La Patrie (p. 141-142).

Erin Go Bragh

Aux miens.


Le piano chantait mélancoliquement dans le silence d’une nuit d’été, il laissait échapper les mélodies dont se berce l’âme, et soudain sa voix se fit plus attristée, plus tendre, plus touchante ; elle prit de ces accents de désespérance, qui brisent le cœur, comme les sanglots d’un enfant qui ne peut exhaler dans un pleur toute son amertume, et qui frémit sa douleur, ne pouvant la crier…

J’écoutais…

Chaque note m’allait à l’âme y éveillant une sensation nouvelle ; quelque chose de moi s’élançait, comme dans ces besoins de revoir… de se pénétrer… d’aimer… et j’écoutais toujours, pendant que tout mon être vibrait d’une inexprimée tendresse. Et la dernière note expirante… on me dit : Come back to Erin !

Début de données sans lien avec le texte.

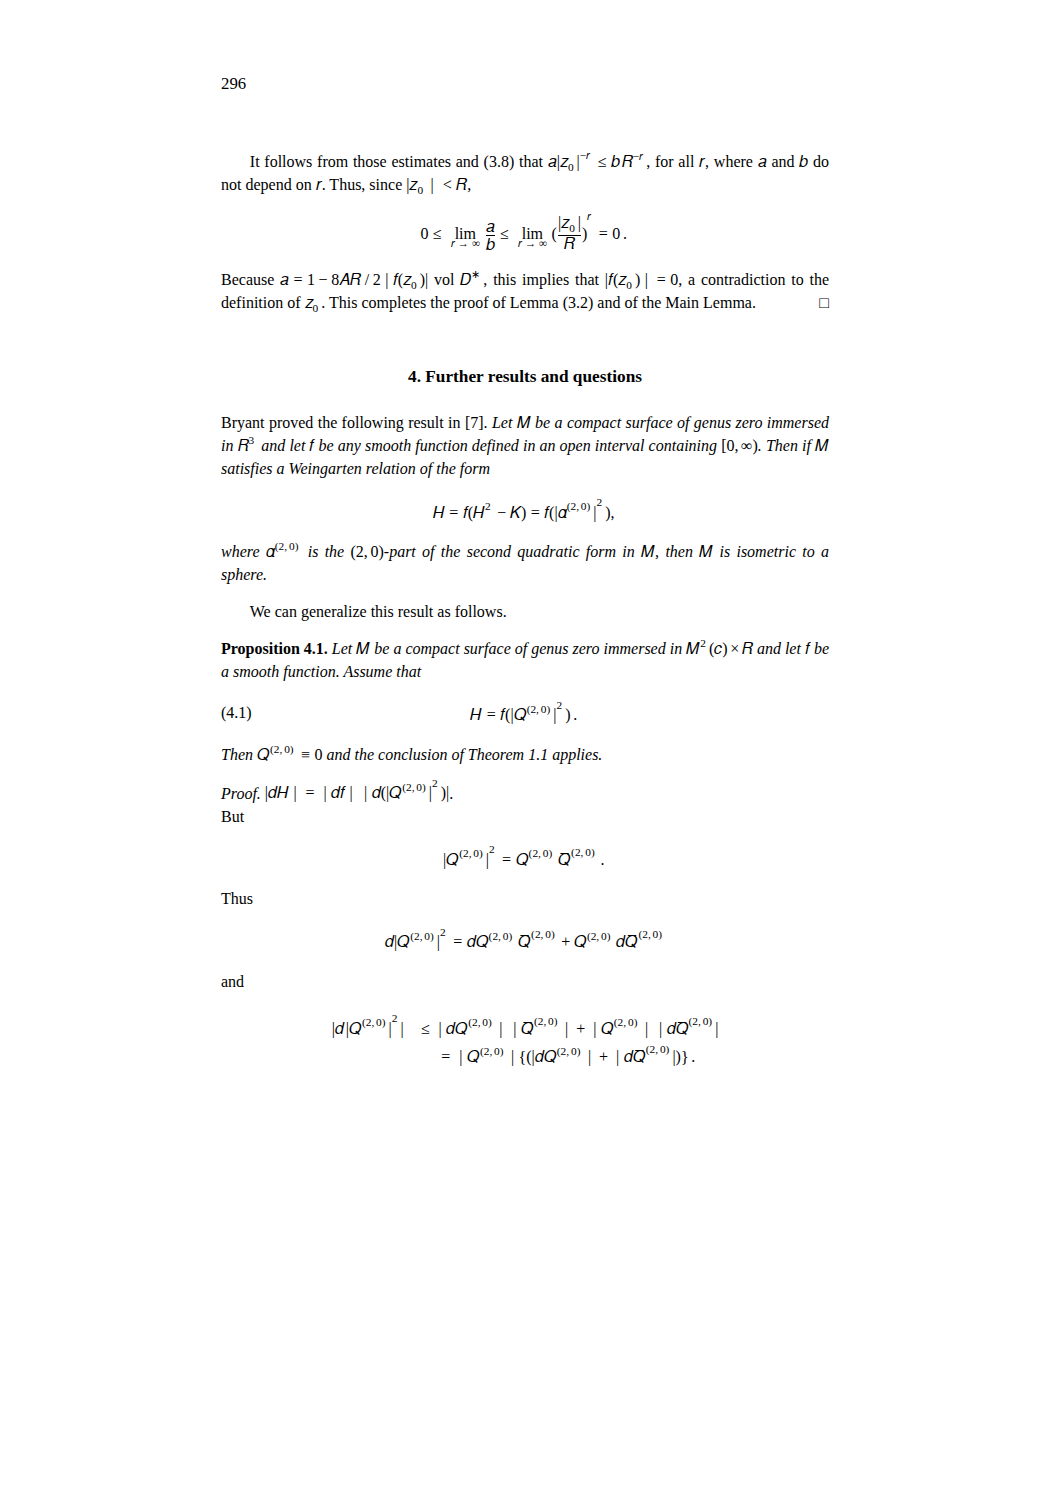296
It follows from those estimates and (3.8) that a|z0|−r≤bR−r, for all r, where a and b do not depend on r. Thus, since |z0|<R,
0≤ limr→∞ ab ≤ limr→∞ (|z0|R) r =0.
Because a=1−8AR/2|f(z0)| vol D∗, this implies that |f(z0)|=0, a contradiction to the definition of z0. This completes the proof of Lemma (3.2) and of the Main Lemma.□
4. Further results and questions
Bryant proved the following result in [7]. Let M be a compact surface of genus zero immersed in R3 and let f be any smooth function defined in an open interval containing [0,∞). Then if M satisfies a Weingarten relation of the form
H=f(H2−K) = f(|α(2,0)|2),
where α(2,0) is the (2,0)-part of the second quadratic form in M, then M is isometric to a sphere.
We can generalize this result as follows.
Proposition 4.1. Let M be a compact surface of genus zero immersed in M2(c)×R and let f be a smooth function. Assume that
(4.1)
H=f(|Q(2,0)|2).
Then Q(2,0)≡0 and the conclusion of Theorem 1.1 applies.
Proof. |dH|=|df||d(|Q(2,0)|2)|.
But
|Q(2,0)|2 = Q(2,0) Q¯(2,0) .
Thus
d|Q(2,0)|2 = dQ(2,0) Q¯(2,0) + Q(2,0) dQ¯(2,0)
and
|d|Q(2,0)|2| ≤ |dQ(2,0)| |Q¯(2,0)| + |Q(2,0)| |dQ¯(2,0)| = |Q(2,0)| { ( |dQ(2,0)| + |dQ¯(2,0)| ) } .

De ce soir, je compris que j’étais Irlandaise, de ce soir, je me mis à aimer avec passion, cette terre verte, qui se révéla à moi, dans une romance où chaque note pleurait… oh ! quelles larmes ! — il en passait des frissons tristes — et doux encore, tant cette terre de poésie, où sourit l’éternelle espérance, exhale de suave tristesse.

Du vert ! encore du vert, toujours du vert !

Ironie…

Comment ce symbole d’espoir germe-t-il partout sur cette terre où ne vit que le désespoir ? Comment, sous tant de sang versé, le trèfle irlandais n’a-t-il pas perdu sa teinte splendide, pour prendre celle pourpre — mais la fragile plante demeure ainsi, sans doute, pour mieux dire à ses fils : Espoir !

Le cri se répète de toutes les côtes de la Verte Erin, il monte de chaque brin d’herbe, il vient de chaque écho.

Et l’âme de tout un peuple a passé dans les yeux des femmes de là-bas : ces yeux-là, beaux entre tous, ces yeux-là eux aussi sont verts !

Voilà pourquoi l’espérance ne mourra jamais au cœur irlandais, puisqu’il la retrouve sans cesse, dans ce qu’il aime. Puis ce peuple de vaincus reste grand dans la défaite, et réclame toujours ; il a des fils, il a des filles ; et la délicieuse figure de Maud Gonne, cette fière patriote, passe dans mon regard attendri. Une revue offrait, un jour, son portrait, je découpai la page, et depuis la photographie de cette belle héroïne a reçu le culte voué aux images de nos saintes favorites. Car la patrie n’est-elle pas toute une religion, et Maud Gonne, une sainte patriote, elle qui se donne toute au peuple malheureux, elle qui lui sacrifie sa beauté, sa jeunesse, sa fortune, son repos, ses rêves, peut-être… car être jeune, belle, intelligente, riche, Irlandaise, sentir dans sa poitrine le cœur de Maud Gonne… et ne pas rêver… ?

La personnalité de la patriote irlandaise se dégage lumineuse, idéale et fière, et l’on sent tout ce qu’a de juste la cause défendue par une telle femme, héroïne que j’admire pour son dévouement et son courage, et que j’aime, parce qu’elle sait aimer.

Chaque année, avec une piété touchante, et un enthousiasme sacré, au 17 mars, le drapeau vert, portant la lyre qui a chanté tant de tristesses, se déploie sous tous les climats où vivent des enfants d’Irlande. Car la pauvre patrie a donné de ses fils à tous les mondes, ne pouvant les garder sous son ciel ; mais ces fils-là n’oublient pas, et la St-Patrice a toujours et partout son tribut. Cette fête réunit, sous son étendard, tous les Irlandais, c’est celle d’un saint, et protestants comme catholiques la chantent, car cette fête-là, c’est la patrie !

Et même en ce jour, dans la joie manque la gaieté ; le chant irlandais est une tristesse ; et leurs airs sont une plainte aux accents tout à la fois, doux et vibrants. On les écoute et il semble entendre une mélopée lointaine, qui le soir, s’élève des eaux, et qu’au rivage nous recueillons — désespérance confiée à l’infini, et qui tombe dans nos âmes.

Et vous revoyez dans ce rêve musical, une verte forêt, où couronnée de trèfle, la fille de l’Irlande tient sa harpe, pendant qu’à ses pieds sanglote la patrie, humiliée, vaincue, mais fière toujours ! l’Erin est toute une poésie, poésie où chaque vers est un pleur, poésie touchante qui est écrite sur des pages vertes, avec la pluie du martyre ; poésie que j’aime, et dont je baise chaque strophe, parce que là, peut-être, est tombée une goutte du sang que j’ai au cœur.